Es ist unübersehbar, dass Zeitungspapier in unserer Kultur eine bedeutsame Rolle spielt, vom Essen über die Verdauung zum Spielen und Putzen. Aufgrund seiner sprichwörtlichen Geduld ist Papier ja ohnehin ein Eckpfosten unserer Leitkultur, Vorbild für Junge, Übereifrige und Heißblütige.

Zeitungspapier stiftet darüber hinaus Wärme und schafft Atmosphäre: Regelmäßige Befragungen der Leser einer Hamburger Wochenzeitung ergeben zuverlässig, dass die Mehrheit der Leser sich am Zeitungspapierrascheln erfreut. An der einzigartigen Haptik und am spezifischen Duft. (Kenner behaupten gar, die Süddeutsche vom Guardian mit der Nase unterscheiden zu können.)

Papiergebirge samstags im Bett duften, wärmen, rascheln und trösten. Selbst wenn sich nichts Taugliches im Blatt findet. Das ganz große Rätselraten um die Geheimnisse der Leser-Blatt-Bindung ist zu Ende: Es sind weder Texte noch Fotos, keine Grafiken und auch keine Karikaturen, die den Abonnenten bei der Stange halten – es ist das Gesamtkunstwerk Zeitung.

Burkhard Straßmann, Redakteur der taz.Bremen von 1989 bis 2000

Doch hat recht, wer heute vom Zeitungssterben redet. Die Gefahr geht von Ctenolepisma longicaudata aus, dem Papierfischchen, einer mit dem Silberfischchen verwandten über 300 Millionen Jahre alten Insektenart. Das Papierfischchen lebt in warmen Ländern unter der Rinde von Bäumen. Allerdings behagt ihm moderne Architektur mit gut isolierten, immer warmen und trockenen Häusern ebenfalls sehr.
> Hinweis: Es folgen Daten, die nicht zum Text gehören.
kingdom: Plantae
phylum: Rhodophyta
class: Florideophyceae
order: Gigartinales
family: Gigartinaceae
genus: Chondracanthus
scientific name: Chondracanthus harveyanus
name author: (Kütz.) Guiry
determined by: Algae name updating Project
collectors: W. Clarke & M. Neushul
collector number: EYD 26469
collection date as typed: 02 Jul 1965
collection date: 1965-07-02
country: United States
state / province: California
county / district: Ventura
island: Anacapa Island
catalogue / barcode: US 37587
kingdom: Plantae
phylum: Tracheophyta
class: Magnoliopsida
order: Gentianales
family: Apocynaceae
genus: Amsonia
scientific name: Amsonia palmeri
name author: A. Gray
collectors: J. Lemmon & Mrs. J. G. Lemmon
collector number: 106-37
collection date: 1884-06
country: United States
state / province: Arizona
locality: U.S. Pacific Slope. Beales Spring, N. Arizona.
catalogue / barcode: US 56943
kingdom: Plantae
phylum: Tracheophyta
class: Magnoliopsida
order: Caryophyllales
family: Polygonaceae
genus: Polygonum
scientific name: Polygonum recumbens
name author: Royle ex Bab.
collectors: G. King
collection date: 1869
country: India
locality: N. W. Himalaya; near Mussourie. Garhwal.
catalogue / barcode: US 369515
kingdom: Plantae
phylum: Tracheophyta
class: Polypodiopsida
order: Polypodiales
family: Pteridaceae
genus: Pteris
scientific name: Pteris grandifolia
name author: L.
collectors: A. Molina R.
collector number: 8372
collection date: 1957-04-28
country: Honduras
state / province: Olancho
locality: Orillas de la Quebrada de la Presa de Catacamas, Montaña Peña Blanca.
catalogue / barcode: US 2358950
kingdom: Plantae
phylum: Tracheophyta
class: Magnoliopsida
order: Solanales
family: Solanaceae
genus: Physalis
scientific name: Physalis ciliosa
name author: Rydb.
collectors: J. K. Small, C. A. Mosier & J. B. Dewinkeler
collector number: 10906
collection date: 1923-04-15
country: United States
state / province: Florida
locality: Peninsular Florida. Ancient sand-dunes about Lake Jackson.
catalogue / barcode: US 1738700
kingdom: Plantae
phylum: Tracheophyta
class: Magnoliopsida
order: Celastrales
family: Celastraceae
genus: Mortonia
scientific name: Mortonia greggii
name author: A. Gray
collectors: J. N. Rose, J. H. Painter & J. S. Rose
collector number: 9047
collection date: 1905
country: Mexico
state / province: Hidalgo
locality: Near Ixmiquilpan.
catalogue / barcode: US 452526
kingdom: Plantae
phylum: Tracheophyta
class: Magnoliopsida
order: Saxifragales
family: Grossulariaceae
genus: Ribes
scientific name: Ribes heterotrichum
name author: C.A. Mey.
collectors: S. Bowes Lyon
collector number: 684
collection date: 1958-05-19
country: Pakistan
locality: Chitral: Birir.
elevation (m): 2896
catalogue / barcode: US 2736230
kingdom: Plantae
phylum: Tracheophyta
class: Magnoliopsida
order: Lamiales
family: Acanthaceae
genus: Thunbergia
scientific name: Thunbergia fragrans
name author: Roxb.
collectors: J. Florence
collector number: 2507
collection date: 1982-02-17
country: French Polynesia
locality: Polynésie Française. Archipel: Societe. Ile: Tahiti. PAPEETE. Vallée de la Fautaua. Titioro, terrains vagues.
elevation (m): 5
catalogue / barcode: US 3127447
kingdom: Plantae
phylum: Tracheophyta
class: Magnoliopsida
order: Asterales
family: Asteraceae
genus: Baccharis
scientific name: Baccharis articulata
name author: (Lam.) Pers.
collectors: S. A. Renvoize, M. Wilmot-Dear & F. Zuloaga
In den Niederlanden gelten Papierfischchen seit Jahren als ernste Plage, der gegenüber die Behörden ziemlich hilflos sind. In Deutschland ist dieses Insekt noch weitgehend unbekannt, wahrscheinlich, da es dem bekannten Silberfischchen ähnelt und mit ihm verwechselt wird. Doch im Gegensatz zu Letzterem frisst es mit Vorliebe Papier, am liebsten älteres Papier, Fotos, Alben, Archivalien, Bilder, Kartonagen. In Hamburger Archiven trat das Papierfischchen erstmals 2007 auf, in Berlin beobachten es Schädlingsbekämpfer seit drei Jahren argwöhnisch.

Schicht um Schicht „mäht“ die langschwänzige Ctenolepisma longicaudata Papier, bis es zerfällt. Einmal in ein Gebäude eingewandert, ist das Insekt kaum mehr loszuwerden. Immerhin kann das Papierfischchen bis zu acht Jahre ohne jede Nahrung leben, Wasser holt es sich aus der Luft. Die Invasion droht von der niederländischen Grenze her. Trojanische Pferde sind Kartons von Lebensmittelketten, Möbelunternehmen oder Herstellern von Papier oder Pappe. Wenn diese bis zu etwa 15 mm langen Tiere die Grenze überwunden haben, sehen auch wir alt aus.

Eben darum kann es sein, dass in zehn Jahren, wenn wieder einmal „Die taz hat Geburtstag“ begangen wird, das Letzte, was einem dazu einfällt, „Zeitungspapier“ ist.